-- Work item --
Using the records below, output the stretch that opens with the line containing "potentiels de les" and closes with the line containing "renseigner sur votre", exactly and including both lines, with nothing more.

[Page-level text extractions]
== Segment start ==

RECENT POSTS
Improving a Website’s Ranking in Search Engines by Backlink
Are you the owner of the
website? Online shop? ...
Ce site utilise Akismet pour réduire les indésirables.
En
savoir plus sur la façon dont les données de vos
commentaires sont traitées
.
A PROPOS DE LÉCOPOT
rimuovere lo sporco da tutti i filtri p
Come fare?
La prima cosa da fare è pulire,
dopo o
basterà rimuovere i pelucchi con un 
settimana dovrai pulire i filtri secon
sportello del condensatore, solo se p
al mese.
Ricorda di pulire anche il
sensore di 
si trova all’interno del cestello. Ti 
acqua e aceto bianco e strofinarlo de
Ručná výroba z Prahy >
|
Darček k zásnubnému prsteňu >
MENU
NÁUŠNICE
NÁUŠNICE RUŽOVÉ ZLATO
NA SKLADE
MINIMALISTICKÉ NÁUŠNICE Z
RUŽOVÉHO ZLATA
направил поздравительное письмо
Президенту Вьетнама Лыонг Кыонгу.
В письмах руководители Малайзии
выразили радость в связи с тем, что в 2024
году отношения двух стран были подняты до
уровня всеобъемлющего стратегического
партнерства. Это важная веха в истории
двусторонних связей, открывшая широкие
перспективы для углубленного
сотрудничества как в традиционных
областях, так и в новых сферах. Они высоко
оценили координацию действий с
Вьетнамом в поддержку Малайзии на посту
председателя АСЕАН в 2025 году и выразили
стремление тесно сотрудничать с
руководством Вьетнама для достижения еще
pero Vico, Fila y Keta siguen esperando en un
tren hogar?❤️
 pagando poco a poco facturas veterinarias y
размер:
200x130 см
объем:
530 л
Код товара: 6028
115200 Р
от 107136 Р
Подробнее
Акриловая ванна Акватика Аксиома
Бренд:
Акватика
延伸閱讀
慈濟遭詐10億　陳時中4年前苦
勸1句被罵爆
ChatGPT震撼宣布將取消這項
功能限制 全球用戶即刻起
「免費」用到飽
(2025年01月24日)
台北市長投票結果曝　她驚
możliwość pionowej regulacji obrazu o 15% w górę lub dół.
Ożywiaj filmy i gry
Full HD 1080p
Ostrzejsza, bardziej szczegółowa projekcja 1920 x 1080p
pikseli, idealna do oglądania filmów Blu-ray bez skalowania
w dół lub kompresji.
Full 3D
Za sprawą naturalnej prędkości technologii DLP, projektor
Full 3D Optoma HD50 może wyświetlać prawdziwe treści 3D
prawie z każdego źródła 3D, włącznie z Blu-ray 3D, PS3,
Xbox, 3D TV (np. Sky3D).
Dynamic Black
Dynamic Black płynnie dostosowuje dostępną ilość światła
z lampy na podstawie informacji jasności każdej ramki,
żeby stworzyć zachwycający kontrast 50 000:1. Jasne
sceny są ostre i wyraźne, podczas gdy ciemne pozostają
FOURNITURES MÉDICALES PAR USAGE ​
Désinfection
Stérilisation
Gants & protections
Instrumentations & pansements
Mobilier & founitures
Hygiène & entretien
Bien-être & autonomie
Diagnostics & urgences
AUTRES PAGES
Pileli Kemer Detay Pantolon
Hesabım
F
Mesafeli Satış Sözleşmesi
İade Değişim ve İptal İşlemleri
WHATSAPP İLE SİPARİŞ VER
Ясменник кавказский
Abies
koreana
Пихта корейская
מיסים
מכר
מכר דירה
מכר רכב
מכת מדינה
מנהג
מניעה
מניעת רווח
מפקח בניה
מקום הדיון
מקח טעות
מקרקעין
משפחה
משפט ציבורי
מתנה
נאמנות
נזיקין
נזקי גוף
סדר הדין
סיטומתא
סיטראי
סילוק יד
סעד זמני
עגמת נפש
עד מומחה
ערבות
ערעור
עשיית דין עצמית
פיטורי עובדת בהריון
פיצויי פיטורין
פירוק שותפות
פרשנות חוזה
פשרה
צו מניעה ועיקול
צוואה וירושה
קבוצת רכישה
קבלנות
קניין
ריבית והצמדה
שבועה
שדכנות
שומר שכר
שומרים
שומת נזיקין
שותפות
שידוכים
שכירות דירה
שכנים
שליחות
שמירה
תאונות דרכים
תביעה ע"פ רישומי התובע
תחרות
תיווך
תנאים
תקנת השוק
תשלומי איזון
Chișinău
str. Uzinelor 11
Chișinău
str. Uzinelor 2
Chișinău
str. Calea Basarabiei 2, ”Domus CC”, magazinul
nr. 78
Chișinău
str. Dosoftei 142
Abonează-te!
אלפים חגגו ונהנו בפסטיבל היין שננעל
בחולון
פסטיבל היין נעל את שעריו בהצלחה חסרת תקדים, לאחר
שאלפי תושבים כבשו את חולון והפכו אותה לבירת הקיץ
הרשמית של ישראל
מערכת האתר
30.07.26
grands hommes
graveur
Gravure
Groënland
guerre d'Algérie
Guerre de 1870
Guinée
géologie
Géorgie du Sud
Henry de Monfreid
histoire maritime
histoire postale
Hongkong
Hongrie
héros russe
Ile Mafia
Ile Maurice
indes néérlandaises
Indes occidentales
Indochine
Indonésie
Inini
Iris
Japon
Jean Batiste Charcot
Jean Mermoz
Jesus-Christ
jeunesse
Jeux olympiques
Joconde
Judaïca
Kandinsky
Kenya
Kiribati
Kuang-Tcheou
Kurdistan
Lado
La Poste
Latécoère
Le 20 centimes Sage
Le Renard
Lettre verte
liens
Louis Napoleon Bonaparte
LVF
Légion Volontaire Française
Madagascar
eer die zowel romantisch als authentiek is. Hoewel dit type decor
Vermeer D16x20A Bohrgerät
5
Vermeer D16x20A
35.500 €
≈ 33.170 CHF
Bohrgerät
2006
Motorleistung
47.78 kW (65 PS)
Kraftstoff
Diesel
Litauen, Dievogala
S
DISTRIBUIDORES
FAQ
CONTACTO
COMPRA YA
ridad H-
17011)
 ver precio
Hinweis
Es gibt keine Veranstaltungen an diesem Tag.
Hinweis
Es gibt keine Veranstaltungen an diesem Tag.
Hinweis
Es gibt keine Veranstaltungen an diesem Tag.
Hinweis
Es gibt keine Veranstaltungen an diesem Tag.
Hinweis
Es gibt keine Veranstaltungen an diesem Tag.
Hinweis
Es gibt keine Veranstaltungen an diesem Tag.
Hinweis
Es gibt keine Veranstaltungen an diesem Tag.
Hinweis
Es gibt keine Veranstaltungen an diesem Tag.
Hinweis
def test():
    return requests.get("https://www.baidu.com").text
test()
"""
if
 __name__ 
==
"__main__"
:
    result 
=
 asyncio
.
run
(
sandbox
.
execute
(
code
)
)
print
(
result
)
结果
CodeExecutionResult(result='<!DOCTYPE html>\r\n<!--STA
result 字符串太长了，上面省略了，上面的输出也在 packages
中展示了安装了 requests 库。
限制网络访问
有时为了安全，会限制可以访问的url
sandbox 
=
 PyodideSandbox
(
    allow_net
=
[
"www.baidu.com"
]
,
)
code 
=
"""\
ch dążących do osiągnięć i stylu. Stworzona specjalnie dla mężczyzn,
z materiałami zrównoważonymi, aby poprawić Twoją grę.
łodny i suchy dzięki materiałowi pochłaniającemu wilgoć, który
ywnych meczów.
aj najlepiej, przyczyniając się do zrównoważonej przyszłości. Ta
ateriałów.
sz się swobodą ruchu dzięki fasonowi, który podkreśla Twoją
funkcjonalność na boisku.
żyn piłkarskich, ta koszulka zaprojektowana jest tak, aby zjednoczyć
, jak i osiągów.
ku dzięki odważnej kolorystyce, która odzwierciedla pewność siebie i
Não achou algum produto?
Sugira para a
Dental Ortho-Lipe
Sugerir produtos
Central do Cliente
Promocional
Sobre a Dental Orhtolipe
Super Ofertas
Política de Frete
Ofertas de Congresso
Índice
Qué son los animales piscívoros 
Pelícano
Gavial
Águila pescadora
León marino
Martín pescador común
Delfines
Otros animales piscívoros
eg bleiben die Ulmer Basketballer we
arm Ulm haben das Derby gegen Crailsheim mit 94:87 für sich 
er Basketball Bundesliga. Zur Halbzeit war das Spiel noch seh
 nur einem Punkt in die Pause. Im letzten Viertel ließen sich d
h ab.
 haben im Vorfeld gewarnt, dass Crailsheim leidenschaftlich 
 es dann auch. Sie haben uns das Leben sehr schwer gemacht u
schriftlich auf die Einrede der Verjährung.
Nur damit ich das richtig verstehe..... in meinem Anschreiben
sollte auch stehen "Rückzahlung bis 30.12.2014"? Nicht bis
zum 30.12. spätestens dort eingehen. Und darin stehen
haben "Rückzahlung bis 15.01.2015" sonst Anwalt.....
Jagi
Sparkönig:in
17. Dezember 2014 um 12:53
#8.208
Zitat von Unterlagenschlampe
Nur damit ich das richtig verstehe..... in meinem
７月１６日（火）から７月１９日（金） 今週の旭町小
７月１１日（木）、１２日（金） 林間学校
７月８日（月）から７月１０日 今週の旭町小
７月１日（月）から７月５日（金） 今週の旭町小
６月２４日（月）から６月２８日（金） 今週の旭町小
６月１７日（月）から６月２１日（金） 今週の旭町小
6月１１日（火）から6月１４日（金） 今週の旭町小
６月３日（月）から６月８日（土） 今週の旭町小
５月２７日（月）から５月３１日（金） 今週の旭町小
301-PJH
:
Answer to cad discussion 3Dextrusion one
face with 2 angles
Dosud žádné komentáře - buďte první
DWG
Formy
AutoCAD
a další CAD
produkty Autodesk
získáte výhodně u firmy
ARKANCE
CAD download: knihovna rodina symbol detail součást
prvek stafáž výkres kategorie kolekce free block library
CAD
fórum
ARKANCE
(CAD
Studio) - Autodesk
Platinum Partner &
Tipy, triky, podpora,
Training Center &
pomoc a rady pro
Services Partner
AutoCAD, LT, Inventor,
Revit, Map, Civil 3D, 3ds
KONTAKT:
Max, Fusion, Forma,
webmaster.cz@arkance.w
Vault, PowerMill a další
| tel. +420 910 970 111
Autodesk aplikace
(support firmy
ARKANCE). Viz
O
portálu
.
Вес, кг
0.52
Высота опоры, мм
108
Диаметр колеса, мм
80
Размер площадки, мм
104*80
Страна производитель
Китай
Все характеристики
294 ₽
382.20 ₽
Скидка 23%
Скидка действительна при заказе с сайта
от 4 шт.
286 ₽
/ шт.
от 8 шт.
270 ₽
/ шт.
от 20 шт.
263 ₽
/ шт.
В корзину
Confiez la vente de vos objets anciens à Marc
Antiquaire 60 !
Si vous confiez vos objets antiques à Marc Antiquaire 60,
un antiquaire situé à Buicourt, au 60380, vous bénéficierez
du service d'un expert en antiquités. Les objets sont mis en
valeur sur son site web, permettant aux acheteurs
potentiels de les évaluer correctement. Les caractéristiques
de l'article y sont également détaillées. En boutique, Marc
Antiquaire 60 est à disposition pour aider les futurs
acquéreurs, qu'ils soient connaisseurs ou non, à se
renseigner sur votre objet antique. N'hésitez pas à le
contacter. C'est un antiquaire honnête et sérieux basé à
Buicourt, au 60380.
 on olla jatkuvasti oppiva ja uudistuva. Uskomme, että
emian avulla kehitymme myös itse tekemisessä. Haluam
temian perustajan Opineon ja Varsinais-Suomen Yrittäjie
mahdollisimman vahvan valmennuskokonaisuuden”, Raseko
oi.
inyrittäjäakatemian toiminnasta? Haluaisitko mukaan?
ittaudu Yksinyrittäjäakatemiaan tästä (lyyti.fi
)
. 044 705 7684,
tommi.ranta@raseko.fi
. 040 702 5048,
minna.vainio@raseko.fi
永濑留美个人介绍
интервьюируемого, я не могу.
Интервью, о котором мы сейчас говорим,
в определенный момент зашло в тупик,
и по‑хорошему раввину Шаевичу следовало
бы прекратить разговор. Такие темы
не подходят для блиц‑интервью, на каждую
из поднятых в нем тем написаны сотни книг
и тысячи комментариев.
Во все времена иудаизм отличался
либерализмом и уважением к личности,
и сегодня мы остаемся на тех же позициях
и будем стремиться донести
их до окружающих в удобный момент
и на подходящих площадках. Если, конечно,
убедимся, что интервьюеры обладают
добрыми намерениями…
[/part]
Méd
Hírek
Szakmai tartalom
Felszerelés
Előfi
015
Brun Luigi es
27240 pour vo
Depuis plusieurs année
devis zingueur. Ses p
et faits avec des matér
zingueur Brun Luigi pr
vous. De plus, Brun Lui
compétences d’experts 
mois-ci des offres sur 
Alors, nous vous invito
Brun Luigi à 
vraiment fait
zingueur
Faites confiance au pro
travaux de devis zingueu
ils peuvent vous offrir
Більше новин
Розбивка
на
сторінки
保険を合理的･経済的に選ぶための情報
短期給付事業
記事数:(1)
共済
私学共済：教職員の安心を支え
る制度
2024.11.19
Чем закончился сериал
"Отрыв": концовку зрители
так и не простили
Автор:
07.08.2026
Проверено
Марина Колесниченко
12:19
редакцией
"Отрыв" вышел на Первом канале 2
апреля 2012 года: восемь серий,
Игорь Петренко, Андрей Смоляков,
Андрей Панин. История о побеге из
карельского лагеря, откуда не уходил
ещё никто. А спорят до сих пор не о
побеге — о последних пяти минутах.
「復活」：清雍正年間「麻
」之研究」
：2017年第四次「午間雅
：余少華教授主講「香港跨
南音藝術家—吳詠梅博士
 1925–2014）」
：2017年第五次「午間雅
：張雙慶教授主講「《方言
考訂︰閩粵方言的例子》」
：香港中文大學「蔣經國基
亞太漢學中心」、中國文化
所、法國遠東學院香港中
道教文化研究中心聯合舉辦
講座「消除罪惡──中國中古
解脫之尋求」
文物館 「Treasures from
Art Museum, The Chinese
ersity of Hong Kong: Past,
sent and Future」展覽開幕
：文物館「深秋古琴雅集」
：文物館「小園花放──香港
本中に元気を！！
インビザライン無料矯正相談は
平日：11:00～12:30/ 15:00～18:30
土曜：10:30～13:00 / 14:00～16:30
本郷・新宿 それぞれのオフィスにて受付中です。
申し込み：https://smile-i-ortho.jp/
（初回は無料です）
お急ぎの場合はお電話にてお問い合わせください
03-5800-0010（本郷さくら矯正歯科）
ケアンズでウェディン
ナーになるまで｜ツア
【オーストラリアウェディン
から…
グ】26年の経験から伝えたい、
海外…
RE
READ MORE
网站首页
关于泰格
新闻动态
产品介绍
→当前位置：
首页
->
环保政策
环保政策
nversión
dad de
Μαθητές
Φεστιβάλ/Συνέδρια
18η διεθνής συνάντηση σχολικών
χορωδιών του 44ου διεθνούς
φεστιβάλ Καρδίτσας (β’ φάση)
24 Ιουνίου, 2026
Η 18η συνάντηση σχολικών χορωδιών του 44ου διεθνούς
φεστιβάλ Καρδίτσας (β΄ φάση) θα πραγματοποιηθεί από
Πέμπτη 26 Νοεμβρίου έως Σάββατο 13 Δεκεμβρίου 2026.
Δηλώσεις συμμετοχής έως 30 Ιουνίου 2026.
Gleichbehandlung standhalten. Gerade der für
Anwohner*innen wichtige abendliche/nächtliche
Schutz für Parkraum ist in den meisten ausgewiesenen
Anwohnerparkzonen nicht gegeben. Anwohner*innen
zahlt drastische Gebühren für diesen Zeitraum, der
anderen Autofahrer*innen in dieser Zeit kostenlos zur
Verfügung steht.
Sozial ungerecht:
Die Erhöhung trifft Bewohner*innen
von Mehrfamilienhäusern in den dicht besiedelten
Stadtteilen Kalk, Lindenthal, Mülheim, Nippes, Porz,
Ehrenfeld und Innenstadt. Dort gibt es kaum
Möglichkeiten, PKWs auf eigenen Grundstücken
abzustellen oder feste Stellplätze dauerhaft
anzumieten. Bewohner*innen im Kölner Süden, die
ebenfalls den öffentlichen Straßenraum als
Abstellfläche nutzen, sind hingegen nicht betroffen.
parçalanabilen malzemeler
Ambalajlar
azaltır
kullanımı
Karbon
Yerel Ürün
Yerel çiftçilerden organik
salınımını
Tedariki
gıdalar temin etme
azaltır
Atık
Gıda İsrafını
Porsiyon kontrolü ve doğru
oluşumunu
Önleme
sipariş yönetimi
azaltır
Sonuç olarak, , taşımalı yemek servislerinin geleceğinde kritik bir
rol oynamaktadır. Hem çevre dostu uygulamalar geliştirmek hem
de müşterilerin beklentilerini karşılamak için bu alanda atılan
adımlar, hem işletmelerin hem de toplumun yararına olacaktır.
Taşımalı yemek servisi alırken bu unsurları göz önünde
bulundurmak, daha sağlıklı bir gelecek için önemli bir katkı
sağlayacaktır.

== Segment end ==

-- Your response --
potentiels de les évaluer correctement. Les caractéristiques
de l'article y sont également détaillées. En boutique, Marc
Antiquaire 60 est à disposition pour aider les futurs
acquéreurs, qu'ils soient connaisseurs ou non, à se
renseigner sur votre objet antique. N'hésitez pas à le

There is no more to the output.